Ciekawostki #11: „The Bodyguard” – soundtrack wszech czasów

Ścieżka dźwiękowa do filmu „The Bodyguard” wydana została nakładem wytwórni Arista Records dnia 17 listopada 1992 r. Zawierała 6 piosenek wykonywanych przez Whitney Houston, tj. „I will always love you”, „I have nothing”, „I’m every woman”, „Run to you”, „Queen of the night” i „Jesus loves me”, oraz 6 nagrań innych artystów, tj. „Even if my heart would break” (Kenny G feat. Aaron Neville), „Someday (I’m coming back)” (Lisa Stansfield), „It’s gonna be a lovely day” (The S.O.U.L. S.Y.S.T.E.M.), „(What’s so funny ’bout) peace, love, and understanding” (Curtis Stigers), „Theme from The Bodyguard” (Alan Silvestri) i „Trust in me” (Joe Cocker feat. Sass Jordan). Producentami albumu byli: Whitney Houston i Clive Davis.

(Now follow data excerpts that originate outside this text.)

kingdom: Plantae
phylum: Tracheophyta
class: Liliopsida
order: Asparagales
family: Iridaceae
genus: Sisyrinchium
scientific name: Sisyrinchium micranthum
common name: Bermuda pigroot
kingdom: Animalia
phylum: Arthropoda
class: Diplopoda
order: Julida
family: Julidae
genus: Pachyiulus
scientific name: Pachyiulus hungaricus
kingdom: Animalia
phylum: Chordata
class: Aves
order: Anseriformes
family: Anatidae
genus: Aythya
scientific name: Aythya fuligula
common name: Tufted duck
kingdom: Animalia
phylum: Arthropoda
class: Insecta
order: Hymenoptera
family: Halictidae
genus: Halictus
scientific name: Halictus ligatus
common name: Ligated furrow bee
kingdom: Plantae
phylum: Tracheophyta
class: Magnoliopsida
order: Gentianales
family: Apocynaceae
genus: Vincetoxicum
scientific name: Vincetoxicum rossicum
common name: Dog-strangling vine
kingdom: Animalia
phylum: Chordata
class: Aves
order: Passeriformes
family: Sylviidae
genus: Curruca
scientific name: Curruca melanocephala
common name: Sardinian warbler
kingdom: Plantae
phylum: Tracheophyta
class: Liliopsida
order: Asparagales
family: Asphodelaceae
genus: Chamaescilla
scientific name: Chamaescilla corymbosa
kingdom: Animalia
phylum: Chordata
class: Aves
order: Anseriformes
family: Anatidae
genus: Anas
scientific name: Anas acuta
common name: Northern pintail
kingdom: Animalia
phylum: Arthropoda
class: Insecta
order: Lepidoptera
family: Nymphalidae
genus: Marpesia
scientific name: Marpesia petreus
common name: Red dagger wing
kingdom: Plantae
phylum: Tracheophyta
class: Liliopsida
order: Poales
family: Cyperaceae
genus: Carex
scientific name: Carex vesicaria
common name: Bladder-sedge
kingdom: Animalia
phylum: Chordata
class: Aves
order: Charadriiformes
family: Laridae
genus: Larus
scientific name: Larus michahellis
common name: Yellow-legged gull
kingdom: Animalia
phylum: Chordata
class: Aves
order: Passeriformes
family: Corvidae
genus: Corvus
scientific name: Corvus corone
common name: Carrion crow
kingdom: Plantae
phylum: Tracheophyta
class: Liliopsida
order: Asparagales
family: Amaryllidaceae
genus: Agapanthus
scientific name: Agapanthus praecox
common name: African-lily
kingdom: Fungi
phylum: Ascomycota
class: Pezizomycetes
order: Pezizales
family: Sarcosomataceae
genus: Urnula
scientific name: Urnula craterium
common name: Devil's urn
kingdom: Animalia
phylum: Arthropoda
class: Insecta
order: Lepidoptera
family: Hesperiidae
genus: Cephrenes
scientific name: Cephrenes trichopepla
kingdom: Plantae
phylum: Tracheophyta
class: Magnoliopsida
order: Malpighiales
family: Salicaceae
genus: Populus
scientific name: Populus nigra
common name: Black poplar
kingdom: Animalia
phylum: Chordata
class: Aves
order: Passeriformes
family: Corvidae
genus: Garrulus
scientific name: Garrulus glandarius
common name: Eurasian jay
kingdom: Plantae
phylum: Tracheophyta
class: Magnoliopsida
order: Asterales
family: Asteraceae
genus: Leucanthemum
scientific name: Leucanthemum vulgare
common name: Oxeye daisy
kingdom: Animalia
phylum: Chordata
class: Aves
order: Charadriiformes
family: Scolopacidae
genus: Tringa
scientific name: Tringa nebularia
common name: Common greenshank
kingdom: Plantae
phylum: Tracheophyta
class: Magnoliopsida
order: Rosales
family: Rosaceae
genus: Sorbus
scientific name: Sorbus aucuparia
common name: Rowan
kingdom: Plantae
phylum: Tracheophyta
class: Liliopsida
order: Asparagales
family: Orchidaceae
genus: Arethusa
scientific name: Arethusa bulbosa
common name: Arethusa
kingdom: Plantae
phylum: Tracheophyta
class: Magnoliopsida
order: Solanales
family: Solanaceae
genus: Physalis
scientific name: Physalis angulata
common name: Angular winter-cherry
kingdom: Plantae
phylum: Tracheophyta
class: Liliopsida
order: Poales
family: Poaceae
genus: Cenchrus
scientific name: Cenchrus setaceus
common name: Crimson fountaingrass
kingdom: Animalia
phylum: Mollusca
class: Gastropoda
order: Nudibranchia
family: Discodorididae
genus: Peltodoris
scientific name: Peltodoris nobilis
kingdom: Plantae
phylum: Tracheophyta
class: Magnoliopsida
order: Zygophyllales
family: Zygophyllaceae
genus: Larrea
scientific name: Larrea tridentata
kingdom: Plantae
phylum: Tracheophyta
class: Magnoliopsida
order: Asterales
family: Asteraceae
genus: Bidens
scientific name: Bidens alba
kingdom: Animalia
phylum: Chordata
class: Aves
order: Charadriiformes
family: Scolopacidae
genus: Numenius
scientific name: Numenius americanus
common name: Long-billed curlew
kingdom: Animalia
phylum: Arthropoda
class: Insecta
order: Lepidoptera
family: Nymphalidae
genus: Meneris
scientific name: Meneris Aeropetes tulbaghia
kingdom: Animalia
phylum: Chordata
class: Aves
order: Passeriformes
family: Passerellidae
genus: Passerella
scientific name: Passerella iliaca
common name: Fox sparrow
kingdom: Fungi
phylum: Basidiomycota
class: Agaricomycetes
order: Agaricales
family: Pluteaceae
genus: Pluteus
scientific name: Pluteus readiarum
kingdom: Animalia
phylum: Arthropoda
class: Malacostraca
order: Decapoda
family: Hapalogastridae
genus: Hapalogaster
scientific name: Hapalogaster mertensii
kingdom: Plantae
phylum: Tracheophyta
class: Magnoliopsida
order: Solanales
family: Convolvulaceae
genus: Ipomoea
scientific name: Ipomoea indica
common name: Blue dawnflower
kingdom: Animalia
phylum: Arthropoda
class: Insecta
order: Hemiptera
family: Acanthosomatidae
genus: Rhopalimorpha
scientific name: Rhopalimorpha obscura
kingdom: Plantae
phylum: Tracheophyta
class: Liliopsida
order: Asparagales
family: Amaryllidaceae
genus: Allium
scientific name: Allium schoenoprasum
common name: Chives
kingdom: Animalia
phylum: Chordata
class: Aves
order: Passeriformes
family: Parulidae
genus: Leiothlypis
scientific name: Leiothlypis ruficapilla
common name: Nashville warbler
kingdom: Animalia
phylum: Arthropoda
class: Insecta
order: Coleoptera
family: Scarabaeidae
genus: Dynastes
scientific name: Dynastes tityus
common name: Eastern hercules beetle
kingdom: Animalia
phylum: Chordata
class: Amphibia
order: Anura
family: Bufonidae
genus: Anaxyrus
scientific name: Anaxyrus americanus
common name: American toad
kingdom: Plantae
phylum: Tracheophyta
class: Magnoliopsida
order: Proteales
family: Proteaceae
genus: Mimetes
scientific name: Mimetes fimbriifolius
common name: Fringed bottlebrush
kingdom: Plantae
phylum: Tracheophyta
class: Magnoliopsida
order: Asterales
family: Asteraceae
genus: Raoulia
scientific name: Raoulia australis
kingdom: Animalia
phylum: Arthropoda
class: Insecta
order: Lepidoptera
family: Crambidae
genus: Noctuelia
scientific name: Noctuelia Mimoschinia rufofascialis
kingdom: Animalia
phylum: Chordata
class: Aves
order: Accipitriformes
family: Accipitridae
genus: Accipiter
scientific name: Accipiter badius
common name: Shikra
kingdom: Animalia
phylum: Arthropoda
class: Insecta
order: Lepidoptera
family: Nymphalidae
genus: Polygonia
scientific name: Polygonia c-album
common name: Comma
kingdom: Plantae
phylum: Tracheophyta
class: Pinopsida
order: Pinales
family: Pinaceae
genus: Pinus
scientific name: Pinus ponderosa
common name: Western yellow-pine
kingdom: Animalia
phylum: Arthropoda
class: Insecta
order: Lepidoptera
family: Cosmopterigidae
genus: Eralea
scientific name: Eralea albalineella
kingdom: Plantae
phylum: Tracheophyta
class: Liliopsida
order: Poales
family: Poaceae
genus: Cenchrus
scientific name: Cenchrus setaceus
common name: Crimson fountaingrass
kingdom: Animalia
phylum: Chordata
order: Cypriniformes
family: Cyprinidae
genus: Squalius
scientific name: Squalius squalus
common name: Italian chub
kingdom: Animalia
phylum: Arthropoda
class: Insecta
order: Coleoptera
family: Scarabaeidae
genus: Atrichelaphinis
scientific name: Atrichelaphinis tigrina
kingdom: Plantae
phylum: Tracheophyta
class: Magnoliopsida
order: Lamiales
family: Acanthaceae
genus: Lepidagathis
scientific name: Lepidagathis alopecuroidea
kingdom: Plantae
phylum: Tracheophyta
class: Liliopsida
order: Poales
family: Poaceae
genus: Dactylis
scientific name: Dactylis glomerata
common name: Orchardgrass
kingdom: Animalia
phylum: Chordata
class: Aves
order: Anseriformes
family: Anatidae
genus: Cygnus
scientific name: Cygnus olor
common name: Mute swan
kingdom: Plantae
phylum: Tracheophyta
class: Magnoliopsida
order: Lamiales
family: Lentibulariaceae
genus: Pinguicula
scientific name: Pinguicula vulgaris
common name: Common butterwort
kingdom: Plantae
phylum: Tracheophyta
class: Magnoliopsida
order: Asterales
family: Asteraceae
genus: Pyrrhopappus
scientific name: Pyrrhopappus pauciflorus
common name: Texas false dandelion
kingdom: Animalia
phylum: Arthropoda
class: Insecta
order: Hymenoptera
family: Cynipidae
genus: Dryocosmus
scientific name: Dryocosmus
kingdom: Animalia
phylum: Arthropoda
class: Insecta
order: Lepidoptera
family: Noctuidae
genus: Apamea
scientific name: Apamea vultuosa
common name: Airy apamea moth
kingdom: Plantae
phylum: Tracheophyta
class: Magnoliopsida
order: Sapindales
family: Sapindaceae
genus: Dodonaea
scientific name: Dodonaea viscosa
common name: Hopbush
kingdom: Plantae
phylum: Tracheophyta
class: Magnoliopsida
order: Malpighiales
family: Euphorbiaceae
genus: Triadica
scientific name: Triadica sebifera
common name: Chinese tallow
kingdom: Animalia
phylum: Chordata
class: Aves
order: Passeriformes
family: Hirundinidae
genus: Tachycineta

Film promowany przez ten soundtrack, pomimo nie najlepszych recenzji krytyków filmowych, stał się wielkim kinowym hitem, zarabiając w sumie ponad 410 milionów dolarów na całym świecie. Jeszcze większym strzałem w dziesiątkę okazała się jednak ścieżka dźwiękowa do filmu. Album spędził (z przerwami) 20 tygodni na szczycie amerykańskiego zestawienia sprzedaży płyt The Billboard 200, a do 1 listopada 1999 r. w samych tylko Stanach Zjednoczonych sprzedano 17 milionów egzemplarzy tego krążka. Na świecie zaś album zakupiło do tej pory ponad 42 miliony osób. Te imponujące wyniki zapewniają soundtrackowi do filmu „The Bodygaurd” tytuł najlepiej sprzedającej się ścieżki dźwiękowej w historii zarówno w USA, jak i z globalnej perspektywy.

Album ma na swoim koncie nagrodę Grammy w najważniejszej kategorii: „album roku”, a wykonywane przez Whitney Houston utwory „Run to you” i „I have nothing” otrzymały nominację do Oscara w kategorii „najlepsza piosenka oryginalna do filmu”, przegrywając jednak potyczkę z piosenką „A whole new world” promującą animowany film wytwórni Disney – „Aladyn”. Oba tytuły nominowano także do Grammy w kategorii dedykowanej piosenkom filmowym. Największe triumfy święciło jednak inne nagranie wokalistki – oczywiście mam tu na myśli niezapomniane „I will always love you” (będące coverem utworu Dolly Parton). O jego licznych osiągnięciach, które w największym stopniu zapewniły rozgłos całej ścieżce dźwiękowej, również można przeczytać na moim blogu – warto zapoznać się z tymi informacji, aby mieć pełny obraz sukcesu komentowanego soundtracku (tutaj).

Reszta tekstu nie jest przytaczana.